Zu Beginn beäugte die Mutter das kunterbunte Geschwür an den Wänden mit Wohlwollen. Aber ihre Freude schlug schnell ins Gegenteil um.
Das Verhängnis begann mit einem harmlos gemeinten Scherz.
„Du solltest deinen Strichmännchen mehr zu tun geben, als sie durch die Luft schweben zu lassen.“, bespöttelte der Vater die Eintönigkeit der Bilder.
Das Fräulein So-La-La“ stemmte die Arme in die Hüfte und setzte einen Schmollmund auf.
„Das snid kiene Stirchmäncnhen!“, reagierte sie beleidigt.
„Sie haben alle Hände damit zu tun, den Menschen Vergnügen zu bereiten.“, mischte sich die Mutter in die Unterhaltung ein.
Ohne Absicht schuf die unbedachte Äußerung den Boden für den kommenden Schrecken.
Durch den mütterlichen Beistand ermuntert, maß das Fräulein „So-La-La“ den Vater mit einem verächtlichen Blick.
„Das bin ich als Stirchmäcdhen.“, verkündete sie mit stolz geschwellter Brust.
Der Satz detonierte mit der Wucht einer Bombe im Raum.

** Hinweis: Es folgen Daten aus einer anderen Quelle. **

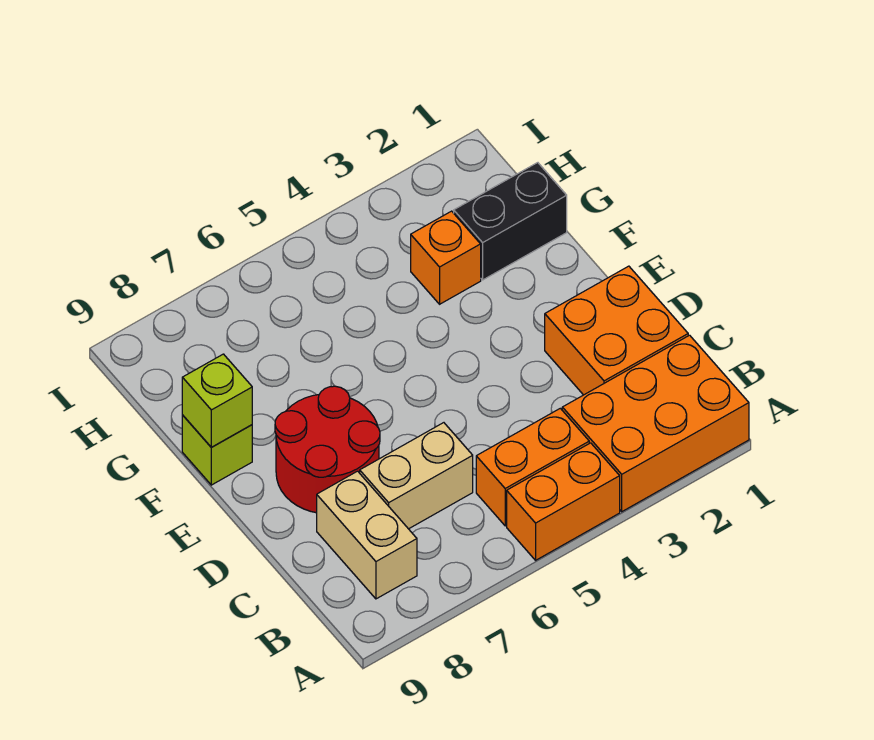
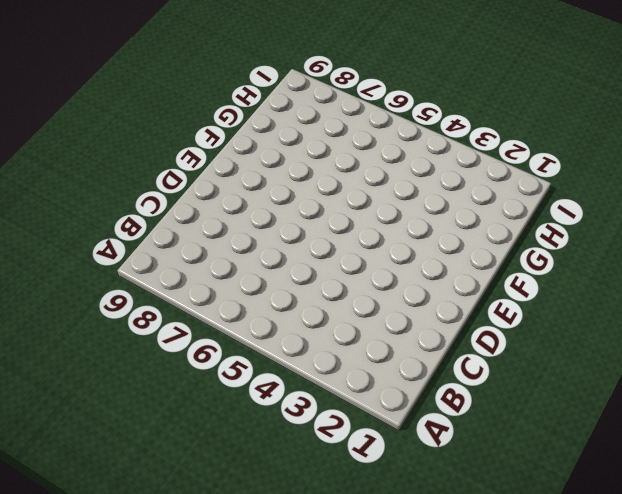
none -> orange 2x3 brick [562,335,749,512]
none -> orange 1x2 brick [507,443,620,560]

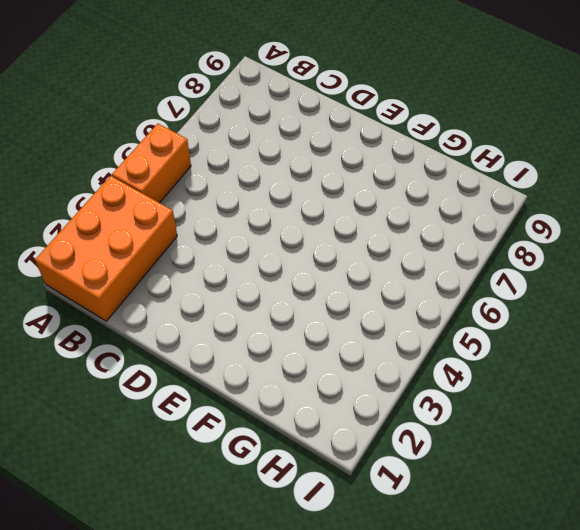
none -> orange 1x2 brick [476,408,589,526]
none -> tan 1x2 brick [317,471,417,599]

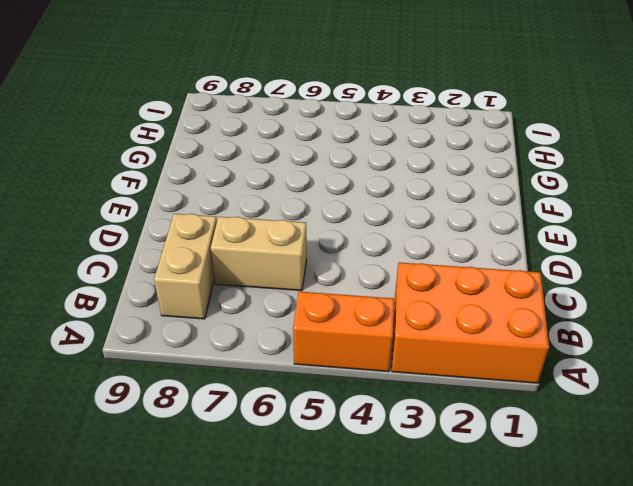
none -> orange 1x2 brick [476,408,589,526]
none -> orange 2x2 brick [545,266,688,395]

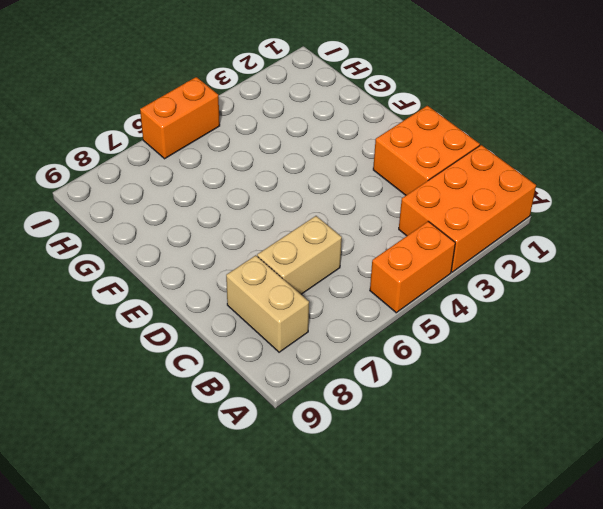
orange 1x2 brick [140,77,220,159] -> orange 1x2 brick moved to [476,408,589,526]
none -> red 2x2 round brick [275,386,380,513]
none -> lime 1x1 brick [182,415,252,485]

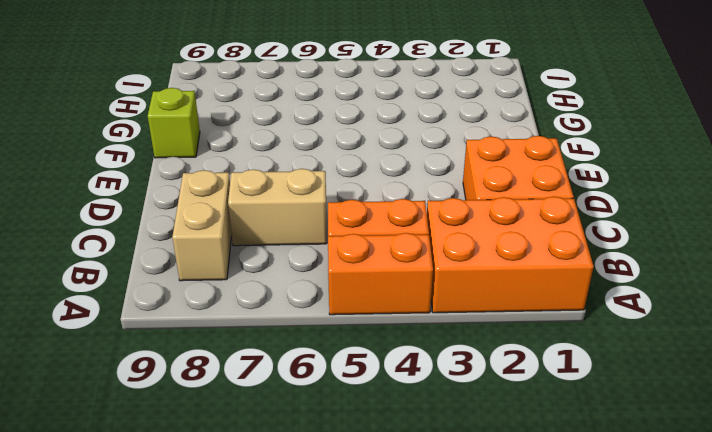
none -> red 2x2 round brick [275,386,380,513]
none -> black 1x2 brick [454,163,567,280]

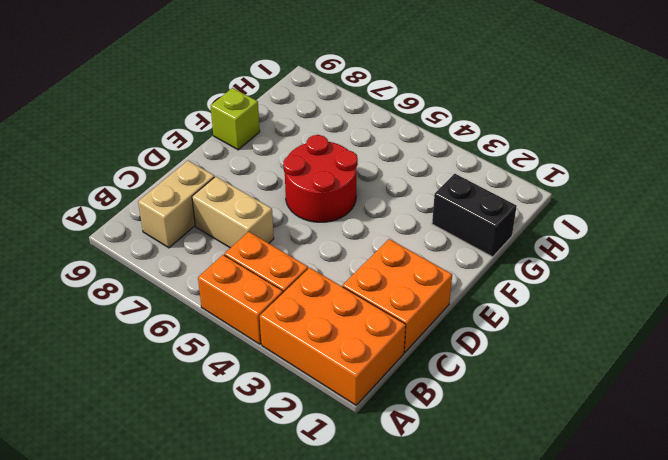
red 2x2 round brick [283,135,358,222] -> red 2x2 round brick moved to [275,386,380,513]
none -> orange 1x1 brick [411,211,481,304]
none -> lime 1x1 brick [182,354,252,447]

Als sich der Rauch verzogen hatte, war auf den ersten Blick klar, dass jeder Versuch, ihn aus dem Gedächtnis zu tilgen, vergeblich sein würde.

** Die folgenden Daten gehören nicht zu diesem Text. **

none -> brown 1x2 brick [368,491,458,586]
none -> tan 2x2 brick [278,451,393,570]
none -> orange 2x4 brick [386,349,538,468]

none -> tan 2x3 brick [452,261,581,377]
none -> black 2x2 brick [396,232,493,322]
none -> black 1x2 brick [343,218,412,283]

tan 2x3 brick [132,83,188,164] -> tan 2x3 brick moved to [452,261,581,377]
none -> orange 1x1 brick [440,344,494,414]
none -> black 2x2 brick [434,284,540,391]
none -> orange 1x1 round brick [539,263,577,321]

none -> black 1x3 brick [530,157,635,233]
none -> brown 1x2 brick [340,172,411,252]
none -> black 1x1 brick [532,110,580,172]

Das Übel hatte seine Saat in die Welt gestreut.
Durch die dichte Haarpracht des Vaters zog sich ein nebeliger Grauton. Der Mutter setzten die Schockwellen, die der Satz verursachte hatte, um ein Vielfaches schlimmer zu. Binnen weniger Sekunden vertieften sich die verspielten Lachfalten um ihre Lippen zu breiten Kummergruben, die keine Schminke mehr auszufüllen imstande war. Sie packte den Vater an der Hand und verließ fluchtartig das Kinderzimmer.
Das Fräulein „So-La-La“ blickte ihnen verdutzt hinterher. Ratlos blickte sie auf die Porträts, die von den Wänden lachten. Was war daran verkehrt, ein Strichmädchen sein zu wollen?